Alex Kostas Reviews Dina Amantides, Anna Couani, Zeny Giles, George Vassilacopoulos, Erma Vassiliou and Dimitris Troaditis

By | 9 November 2017

The most recent chapbook of the Owl series is by Dimitris Troaditis, who has been a champion of bilingual Greek-Australian poetry for a long time. In Tightrope Walking, Troaditis approaches a world in crisis. The crisis is immense and difficult to truly grasp, so the titular tightrope walker has an unsure path ahead of him. Troaditis recognises that we are bombarded by lies, making the search for truth more difficult than it ever has been. Tellingly, Troaditis often uses the word ‘counterfeit’. More than a world of ignorant mistruths, we live in a world of deliberate falsehoods. Yet cynicism and pessimism are not viable options.
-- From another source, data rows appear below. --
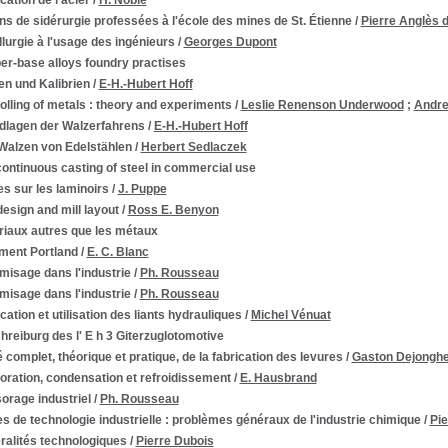
cation de l'acier
/
H. Noble
s de sidérurgie professées à l'école des mines de St. Étienne
/
Pierre Anglès d
lurgie à l'usage des ingénieurs
/
Georges Dupont
er-base alloys foundry practises
en und Kalibrien
/
E-H.-Hubert Hoff
olling of metals : theory and experiments
/
Leslie Renenson Underwood
;
Andr
dlagen der Walzerfahrens
/
E-H.-Hubert Hoff
Walzen von Edelstählen
/
Herbert Sedlaczek
ontinuous casting of steel in commercial use
s sur les laminoirs
/
J. Puppe
design and mill layout
/
Ross E. Benyon
riaux autres que les métaux
iment Portland
/
E. C. Blanc
misage dans l'industrie
/
Ph. Rousseau
misage dans l'industrie
/
Ph. Rousseau
cation et utilisation des liants hydrauliques
/
Michel Vénuat
reiburg des l' E h 3 Giterzuglotomotive
é complet, théorique et pratique, de la fabrication des levures
/
Gaston Dejongh
oration, condensation et refroidissement
/
E. Hausbrand
orage industriel
/
Ph. Rousseau
s de technologie industrielle : problèmes généraux de l'industrie chimique
/
Pie
ralités technologiques
/
Pierre Dubois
For Troaditis, the only way forward is to take back our breath and rebel. As he writes in ‘Faith’:

We are not going to capitulate
even though the polluted atmospheres
are recorded in our breaths
with a false passion like a trademark

As Helen Nickas wrote in her introduction to ‘Desire’, the rationale for this chapbook series is to showcase Greek-Australian poetry of all kinds, and this aim has surely been achieved. Each of the chapbooks provides a window into the varied and talented writing that exists in the Greek-Australian community, and the series brings several poets to wider readership through having their works translated into English. What Helen Nickas has established is remarkable, especially in an age where print publications face staggering struggles to remain viable. Owl Publishing represents a wonderful slice of modern Australian poetry, and this series serves to strengthen its position in the Australian literary landscape.